[[ Provided entries open ]]

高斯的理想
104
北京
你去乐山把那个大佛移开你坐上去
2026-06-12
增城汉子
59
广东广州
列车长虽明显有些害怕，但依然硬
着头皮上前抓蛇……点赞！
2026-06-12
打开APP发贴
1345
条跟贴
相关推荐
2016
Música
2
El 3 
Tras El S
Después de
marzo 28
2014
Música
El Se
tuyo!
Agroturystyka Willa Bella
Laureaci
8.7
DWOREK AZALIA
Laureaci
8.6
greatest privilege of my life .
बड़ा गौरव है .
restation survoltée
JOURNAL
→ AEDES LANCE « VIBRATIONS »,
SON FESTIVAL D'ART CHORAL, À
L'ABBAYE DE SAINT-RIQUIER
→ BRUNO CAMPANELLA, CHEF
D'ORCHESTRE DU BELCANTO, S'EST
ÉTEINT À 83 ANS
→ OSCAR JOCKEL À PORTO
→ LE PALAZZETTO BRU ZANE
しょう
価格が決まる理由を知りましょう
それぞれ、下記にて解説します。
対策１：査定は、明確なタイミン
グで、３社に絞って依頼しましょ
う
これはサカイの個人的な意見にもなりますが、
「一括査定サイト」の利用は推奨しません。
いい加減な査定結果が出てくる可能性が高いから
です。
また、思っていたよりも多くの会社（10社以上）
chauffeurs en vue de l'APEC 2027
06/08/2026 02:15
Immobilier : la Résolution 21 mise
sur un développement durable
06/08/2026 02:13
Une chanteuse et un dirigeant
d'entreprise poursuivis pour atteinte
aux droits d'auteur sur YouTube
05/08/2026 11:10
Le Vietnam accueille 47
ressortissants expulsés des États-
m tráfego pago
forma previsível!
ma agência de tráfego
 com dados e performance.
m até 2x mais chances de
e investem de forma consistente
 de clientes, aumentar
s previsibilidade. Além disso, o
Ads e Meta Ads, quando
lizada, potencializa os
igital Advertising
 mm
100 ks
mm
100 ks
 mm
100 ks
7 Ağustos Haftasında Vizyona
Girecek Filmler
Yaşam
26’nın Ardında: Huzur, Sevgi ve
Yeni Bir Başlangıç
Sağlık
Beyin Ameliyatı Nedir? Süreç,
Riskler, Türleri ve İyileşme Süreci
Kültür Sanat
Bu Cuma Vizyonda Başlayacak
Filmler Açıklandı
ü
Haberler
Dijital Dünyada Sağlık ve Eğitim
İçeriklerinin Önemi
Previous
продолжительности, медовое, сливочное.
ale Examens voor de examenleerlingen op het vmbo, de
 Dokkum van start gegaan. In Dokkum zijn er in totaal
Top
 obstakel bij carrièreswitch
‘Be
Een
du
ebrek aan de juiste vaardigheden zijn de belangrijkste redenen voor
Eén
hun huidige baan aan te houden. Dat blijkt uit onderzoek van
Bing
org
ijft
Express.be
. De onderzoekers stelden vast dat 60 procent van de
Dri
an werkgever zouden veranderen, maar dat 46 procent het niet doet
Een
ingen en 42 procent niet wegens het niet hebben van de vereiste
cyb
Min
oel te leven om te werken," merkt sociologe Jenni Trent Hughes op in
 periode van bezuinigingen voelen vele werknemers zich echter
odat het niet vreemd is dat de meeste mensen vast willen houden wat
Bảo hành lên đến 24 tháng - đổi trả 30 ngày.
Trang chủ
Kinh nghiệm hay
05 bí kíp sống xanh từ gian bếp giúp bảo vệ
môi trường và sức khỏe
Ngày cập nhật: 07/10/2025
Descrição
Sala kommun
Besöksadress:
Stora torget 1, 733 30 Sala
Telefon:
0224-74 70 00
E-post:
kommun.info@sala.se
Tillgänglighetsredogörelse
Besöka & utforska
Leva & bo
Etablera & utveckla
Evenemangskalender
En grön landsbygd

[[ Provided entries closed ]]

From the entries, count the lines that hold the string "houden". Nothing but the number is needed.

*Answer space*
2